┌────────

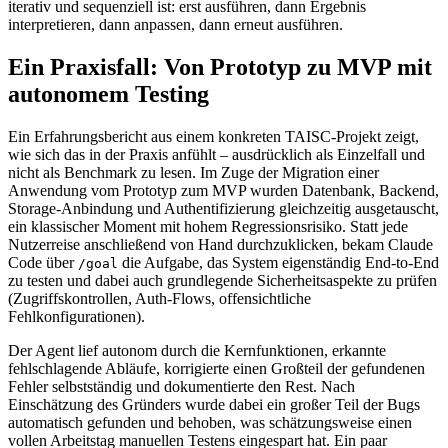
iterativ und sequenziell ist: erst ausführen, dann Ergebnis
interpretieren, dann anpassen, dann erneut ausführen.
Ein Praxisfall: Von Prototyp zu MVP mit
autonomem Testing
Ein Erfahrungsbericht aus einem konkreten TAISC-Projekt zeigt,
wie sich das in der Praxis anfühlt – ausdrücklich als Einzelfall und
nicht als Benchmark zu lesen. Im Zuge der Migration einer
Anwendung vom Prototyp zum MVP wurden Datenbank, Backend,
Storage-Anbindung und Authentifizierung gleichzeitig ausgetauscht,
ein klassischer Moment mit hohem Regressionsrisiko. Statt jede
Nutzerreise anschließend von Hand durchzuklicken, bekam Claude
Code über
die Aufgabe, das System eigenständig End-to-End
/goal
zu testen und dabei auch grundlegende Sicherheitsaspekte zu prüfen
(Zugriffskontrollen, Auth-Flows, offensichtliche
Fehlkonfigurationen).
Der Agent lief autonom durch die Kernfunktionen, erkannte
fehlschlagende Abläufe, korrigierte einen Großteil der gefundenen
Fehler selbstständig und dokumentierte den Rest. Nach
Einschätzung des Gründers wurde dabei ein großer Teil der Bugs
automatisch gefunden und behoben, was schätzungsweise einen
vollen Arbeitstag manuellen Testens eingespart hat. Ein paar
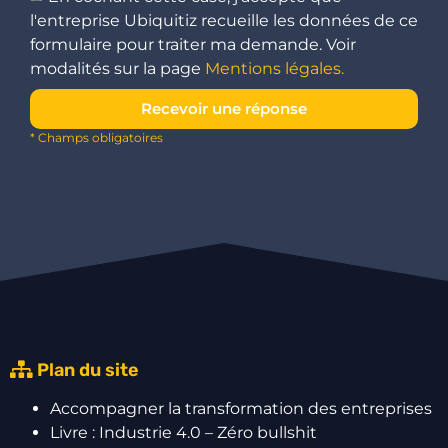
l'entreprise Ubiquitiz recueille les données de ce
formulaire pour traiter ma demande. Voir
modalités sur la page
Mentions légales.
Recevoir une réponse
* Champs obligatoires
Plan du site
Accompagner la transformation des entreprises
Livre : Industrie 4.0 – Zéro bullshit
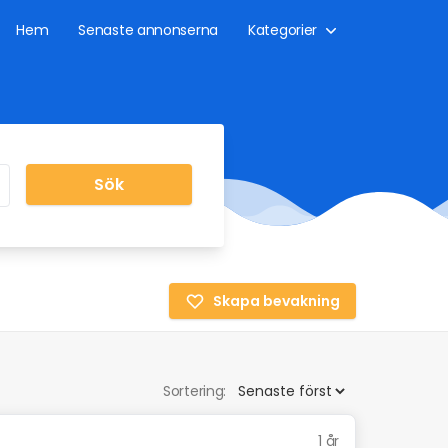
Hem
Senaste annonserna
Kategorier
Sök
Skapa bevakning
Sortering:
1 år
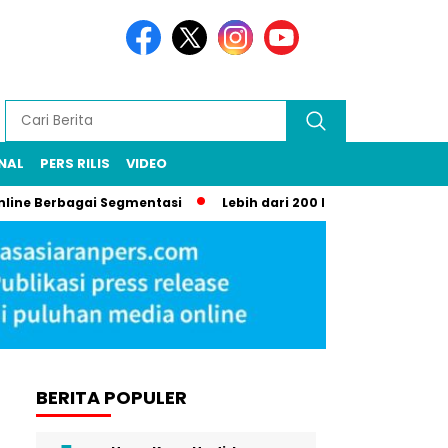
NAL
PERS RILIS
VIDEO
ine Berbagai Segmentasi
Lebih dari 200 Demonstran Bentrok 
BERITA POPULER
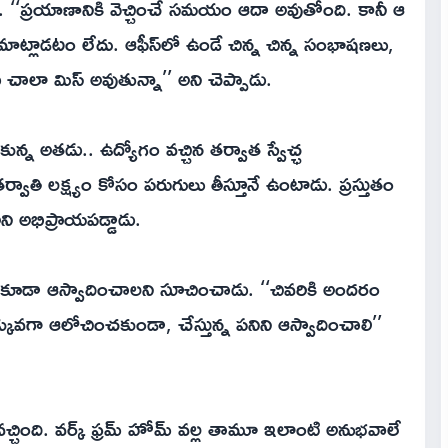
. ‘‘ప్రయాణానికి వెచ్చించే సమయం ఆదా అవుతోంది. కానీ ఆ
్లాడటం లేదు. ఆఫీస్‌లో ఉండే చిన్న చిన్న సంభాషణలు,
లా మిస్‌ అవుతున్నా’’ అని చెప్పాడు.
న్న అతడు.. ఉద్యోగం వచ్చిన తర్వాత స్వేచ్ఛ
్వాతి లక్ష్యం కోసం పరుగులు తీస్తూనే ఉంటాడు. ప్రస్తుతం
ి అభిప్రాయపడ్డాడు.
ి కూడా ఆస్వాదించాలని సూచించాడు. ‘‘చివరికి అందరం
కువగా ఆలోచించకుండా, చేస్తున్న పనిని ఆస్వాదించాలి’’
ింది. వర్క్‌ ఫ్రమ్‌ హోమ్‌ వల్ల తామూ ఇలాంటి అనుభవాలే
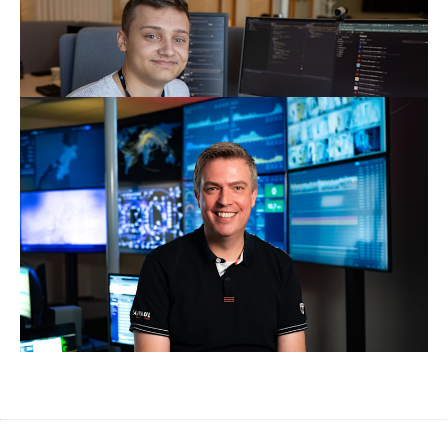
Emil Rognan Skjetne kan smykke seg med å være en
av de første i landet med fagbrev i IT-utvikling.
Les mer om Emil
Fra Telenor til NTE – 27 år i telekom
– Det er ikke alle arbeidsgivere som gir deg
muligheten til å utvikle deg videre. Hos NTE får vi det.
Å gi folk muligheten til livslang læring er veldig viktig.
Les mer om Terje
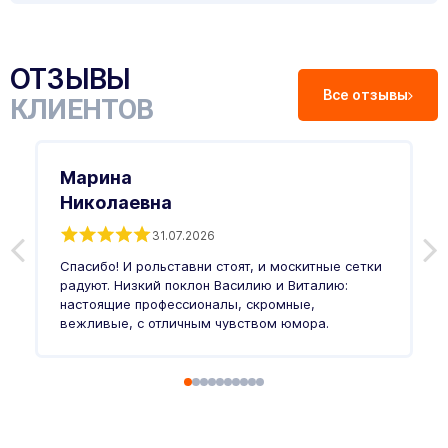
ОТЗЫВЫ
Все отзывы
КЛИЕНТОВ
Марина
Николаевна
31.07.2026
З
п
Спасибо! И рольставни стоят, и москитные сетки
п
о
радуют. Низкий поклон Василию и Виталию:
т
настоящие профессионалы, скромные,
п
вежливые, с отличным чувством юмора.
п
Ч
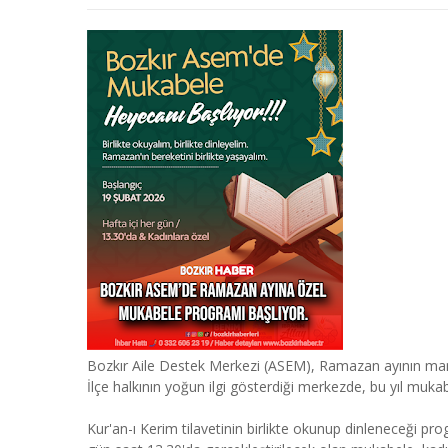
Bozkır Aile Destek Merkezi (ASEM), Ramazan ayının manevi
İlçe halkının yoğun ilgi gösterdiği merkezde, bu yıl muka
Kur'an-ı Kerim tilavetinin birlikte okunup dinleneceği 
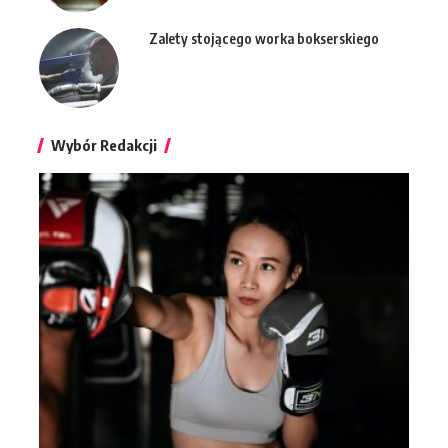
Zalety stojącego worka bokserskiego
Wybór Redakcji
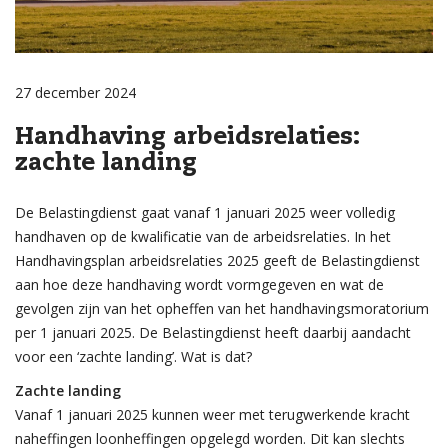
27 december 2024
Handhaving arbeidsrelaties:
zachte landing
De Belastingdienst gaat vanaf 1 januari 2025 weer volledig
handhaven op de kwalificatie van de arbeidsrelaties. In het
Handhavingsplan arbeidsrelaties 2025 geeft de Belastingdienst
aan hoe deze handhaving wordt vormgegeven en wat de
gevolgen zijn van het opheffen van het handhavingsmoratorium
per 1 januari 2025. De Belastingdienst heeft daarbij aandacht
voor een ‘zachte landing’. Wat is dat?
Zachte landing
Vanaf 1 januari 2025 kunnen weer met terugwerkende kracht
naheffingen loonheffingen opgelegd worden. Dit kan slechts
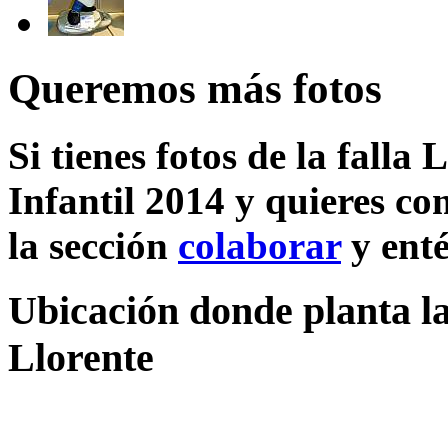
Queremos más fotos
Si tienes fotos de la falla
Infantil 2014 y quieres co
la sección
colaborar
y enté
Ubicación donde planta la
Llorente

└────────

**How to complete this task:** Using the material, show each line where the string "weer" can be found.

**Answer for this exercise:**
De Belastingdienst gaat vanaf 1 januari 2025 weer volledig
Vanaf 1 januari 2025 kunnen weer met terugwerkende kracht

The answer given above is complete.